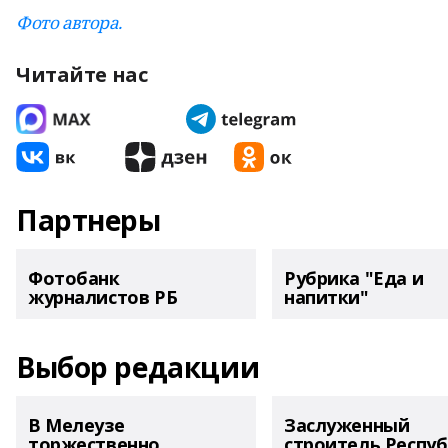
Фото автора.
Читайте нас
Партнеры
Фотобанк
Рубрика "Еда и
журналистов РБ
напитки"
Выбор редакции
В Мелеузе
Заслуженный
торжественно
строитель Респу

###

--- Work to complete ---
Without including the pictures, reproduce all entries exactly.

--- Solution ---
Фото автора.
Читайте нас
Партнеры
Фотобанк
Рубрика "Еда и
журналистов РБ
напитки"
Выбор редакции
В Мелеузе
Заслуженный
торжественно
строитель Респу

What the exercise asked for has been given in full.